Antimicrobial resistance prevention initiative - an update: Proceedings of an expert panel on resistance


Moellering RC Jr, Graybill JR, McGowan JE Jr, Corey L
Am J Infect Control. 2007 Nov;35(9):S1-S23


Antimicrobial resistance is a growing problem that complicates the treatment of important nosocomial and community-acquired infections. It is a worldwide problem that spans the range of human pathogens, including bacteria, fungi, and viruses. This update from the Antimicrobial Resistance Prevention Initiative (ARPI) provides a review of some important trends in antibiotic, antifungal, and antiviral resistance.

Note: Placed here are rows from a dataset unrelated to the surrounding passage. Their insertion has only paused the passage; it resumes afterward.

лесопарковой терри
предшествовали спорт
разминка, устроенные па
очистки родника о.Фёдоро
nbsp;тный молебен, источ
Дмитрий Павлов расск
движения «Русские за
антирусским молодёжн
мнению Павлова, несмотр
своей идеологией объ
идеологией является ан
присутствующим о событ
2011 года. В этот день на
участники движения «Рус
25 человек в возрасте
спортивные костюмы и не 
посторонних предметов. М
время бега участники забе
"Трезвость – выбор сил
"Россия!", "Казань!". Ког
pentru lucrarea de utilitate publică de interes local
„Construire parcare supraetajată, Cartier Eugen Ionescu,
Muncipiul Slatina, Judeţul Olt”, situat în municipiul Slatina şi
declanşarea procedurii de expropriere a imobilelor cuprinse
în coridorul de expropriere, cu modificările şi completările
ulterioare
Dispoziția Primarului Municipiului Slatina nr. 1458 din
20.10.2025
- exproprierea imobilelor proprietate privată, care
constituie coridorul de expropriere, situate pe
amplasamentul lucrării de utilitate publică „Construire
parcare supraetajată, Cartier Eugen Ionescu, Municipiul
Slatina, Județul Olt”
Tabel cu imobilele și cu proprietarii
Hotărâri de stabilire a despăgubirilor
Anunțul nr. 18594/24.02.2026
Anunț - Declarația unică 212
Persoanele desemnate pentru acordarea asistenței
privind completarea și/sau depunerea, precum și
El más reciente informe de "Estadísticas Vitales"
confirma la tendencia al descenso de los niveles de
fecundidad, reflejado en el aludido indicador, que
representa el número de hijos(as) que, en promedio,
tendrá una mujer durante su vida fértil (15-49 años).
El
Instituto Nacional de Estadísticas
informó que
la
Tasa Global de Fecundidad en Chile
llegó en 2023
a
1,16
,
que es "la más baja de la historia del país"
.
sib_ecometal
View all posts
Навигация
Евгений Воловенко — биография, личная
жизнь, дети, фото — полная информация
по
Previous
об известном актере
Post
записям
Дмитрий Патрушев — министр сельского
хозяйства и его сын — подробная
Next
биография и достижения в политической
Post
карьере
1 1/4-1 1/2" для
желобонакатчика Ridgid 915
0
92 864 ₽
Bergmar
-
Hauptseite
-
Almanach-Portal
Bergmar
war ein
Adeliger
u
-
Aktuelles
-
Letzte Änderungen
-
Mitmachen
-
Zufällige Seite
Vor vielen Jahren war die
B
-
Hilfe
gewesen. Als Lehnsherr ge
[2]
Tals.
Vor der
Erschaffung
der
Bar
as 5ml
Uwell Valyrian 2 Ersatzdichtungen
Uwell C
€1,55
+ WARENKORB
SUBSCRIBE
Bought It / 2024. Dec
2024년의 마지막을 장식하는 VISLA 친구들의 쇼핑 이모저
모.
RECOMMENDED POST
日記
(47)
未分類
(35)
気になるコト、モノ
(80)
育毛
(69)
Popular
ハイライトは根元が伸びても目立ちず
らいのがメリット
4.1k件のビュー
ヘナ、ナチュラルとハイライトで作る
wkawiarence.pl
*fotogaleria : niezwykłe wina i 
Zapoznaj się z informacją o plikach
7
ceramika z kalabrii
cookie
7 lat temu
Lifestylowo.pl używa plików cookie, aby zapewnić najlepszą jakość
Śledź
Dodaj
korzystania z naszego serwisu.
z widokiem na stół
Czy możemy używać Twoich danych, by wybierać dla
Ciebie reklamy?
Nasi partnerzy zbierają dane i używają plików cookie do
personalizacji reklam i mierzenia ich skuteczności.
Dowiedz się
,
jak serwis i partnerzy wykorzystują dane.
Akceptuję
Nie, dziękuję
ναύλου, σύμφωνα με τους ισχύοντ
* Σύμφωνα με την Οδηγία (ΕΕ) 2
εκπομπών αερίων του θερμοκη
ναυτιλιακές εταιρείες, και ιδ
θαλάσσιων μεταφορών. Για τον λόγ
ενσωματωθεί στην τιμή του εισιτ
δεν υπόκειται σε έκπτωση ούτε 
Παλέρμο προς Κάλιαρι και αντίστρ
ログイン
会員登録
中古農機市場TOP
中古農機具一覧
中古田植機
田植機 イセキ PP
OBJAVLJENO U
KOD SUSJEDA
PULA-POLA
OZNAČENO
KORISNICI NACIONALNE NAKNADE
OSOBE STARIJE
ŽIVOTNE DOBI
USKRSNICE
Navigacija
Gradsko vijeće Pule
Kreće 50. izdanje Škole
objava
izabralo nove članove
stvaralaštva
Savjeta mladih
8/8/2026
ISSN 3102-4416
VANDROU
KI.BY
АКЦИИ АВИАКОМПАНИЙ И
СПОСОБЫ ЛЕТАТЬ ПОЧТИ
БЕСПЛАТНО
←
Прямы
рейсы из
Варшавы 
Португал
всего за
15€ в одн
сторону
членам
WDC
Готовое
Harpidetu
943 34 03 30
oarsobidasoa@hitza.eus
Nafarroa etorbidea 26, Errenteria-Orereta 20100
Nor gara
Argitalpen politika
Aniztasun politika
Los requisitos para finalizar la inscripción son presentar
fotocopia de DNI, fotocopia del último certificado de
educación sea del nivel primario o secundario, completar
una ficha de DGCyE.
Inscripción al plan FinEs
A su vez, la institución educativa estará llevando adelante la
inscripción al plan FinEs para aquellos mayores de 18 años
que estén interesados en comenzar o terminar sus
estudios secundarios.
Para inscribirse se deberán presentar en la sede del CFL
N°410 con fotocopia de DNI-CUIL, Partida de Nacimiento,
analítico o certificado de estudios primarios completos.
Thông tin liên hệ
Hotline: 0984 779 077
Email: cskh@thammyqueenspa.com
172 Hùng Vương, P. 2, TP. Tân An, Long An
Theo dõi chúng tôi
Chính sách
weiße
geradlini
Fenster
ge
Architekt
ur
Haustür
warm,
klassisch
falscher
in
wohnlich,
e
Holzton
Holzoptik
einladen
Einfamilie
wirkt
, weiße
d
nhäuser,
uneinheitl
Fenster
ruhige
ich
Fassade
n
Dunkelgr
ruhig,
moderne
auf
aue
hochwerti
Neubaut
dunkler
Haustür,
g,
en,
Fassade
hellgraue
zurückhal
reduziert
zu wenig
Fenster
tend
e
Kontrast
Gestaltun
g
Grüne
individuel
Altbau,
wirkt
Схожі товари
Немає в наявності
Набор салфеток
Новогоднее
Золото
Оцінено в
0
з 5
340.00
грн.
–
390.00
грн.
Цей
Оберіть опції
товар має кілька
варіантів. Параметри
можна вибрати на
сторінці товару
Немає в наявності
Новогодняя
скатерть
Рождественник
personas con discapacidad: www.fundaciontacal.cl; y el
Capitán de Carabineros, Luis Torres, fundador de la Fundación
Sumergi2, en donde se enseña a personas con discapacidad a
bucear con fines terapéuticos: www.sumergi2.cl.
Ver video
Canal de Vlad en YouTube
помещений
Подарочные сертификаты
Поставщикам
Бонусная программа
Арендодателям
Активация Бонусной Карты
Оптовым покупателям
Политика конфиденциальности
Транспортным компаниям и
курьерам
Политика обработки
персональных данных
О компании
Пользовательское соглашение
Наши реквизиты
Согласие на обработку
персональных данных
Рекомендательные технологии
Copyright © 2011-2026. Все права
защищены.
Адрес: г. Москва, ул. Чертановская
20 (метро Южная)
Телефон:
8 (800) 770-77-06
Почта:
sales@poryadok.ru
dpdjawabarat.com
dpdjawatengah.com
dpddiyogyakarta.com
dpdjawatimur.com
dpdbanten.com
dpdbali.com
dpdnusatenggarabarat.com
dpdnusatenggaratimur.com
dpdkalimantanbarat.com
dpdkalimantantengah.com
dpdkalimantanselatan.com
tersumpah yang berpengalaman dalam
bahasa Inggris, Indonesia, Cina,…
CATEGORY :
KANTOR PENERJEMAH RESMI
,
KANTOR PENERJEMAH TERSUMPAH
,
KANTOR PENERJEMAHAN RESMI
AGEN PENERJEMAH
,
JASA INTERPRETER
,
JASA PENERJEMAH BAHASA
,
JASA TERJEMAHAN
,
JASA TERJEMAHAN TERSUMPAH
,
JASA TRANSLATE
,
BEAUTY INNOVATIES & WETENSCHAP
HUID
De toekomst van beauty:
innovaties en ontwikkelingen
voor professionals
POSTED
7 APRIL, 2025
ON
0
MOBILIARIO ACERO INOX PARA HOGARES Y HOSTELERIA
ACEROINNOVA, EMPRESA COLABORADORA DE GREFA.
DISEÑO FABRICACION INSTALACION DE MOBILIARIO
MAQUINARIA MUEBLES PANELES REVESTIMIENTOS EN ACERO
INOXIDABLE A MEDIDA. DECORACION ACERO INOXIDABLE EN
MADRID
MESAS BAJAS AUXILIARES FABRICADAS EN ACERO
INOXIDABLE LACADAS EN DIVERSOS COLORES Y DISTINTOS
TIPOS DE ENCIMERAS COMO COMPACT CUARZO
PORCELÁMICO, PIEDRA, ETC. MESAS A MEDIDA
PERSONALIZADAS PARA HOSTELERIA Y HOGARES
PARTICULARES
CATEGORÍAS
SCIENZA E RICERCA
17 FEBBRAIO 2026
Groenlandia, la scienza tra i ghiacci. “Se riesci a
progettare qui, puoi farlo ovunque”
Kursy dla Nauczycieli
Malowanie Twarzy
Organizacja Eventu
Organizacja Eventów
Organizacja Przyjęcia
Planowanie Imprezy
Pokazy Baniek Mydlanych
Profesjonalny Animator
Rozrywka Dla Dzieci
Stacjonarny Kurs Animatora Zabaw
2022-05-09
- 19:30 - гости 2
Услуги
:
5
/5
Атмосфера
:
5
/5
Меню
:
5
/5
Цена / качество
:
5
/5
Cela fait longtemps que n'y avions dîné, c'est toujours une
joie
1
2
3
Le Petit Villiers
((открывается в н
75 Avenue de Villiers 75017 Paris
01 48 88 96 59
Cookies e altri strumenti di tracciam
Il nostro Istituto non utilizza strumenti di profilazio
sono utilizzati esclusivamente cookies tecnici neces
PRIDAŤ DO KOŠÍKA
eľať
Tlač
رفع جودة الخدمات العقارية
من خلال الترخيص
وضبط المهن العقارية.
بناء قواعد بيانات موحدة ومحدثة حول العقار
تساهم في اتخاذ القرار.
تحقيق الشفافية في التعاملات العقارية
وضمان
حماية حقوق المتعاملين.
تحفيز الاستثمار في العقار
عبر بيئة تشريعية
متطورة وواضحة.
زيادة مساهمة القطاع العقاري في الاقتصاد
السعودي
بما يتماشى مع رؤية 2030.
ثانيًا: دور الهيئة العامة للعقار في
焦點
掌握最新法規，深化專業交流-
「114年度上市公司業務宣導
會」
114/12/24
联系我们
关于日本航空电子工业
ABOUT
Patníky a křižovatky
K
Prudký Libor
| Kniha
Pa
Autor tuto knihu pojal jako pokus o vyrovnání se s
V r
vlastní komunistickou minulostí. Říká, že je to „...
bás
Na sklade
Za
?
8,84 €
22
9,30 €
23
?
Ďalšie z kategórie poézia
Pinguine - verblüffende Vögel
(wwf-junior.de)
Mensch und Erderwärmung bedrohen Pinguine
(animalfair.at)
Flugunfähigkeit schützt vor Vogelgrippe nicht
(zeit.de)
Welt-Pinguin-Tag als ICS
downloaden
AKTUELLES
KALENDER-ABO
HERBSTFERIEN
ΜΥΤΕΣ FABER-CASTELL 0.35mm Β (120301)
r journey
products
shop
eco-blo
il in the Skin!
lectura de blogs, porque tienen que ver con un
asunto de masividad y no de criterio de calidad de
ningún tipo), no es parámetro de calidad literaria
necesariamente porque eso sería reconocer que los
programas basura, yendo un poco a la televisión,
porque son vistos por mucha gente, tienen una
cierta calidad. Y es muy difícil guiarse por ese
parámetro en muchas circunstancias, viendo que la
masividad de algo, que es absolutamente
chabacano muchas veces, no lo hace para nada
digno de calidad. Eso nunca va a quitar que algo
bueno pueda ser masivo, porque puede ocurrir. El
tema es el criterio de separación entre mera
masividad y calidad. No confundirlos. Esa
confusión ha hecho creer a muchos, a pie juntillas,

Areas of focus include multidrug-resistant bacteria in the hospital setting; the growing problem of community-acquired methicillin-resistant Staphylococcus aureus; triazole and polyene resistance in nosocomial infections caused by non-Candida albicans or Aspergillus species, and the utility of in vitro susceptibility testing for these fungal infections; antiviral resistance in α- or β-herpesviruses causing genital herpes or cytomegalovirus infection in immunocompromised hosts; and concerns about a possible pandemic involving avian influenza A and the importance of minimizing emergence of resistant strains of this highly pathogenic virus. The challenges in each area are different, but the general keys to addressing the growing problem of antimicrobial resistance continue to be responsible antimicrobial stewardship and the development of newer antimicrobial agents.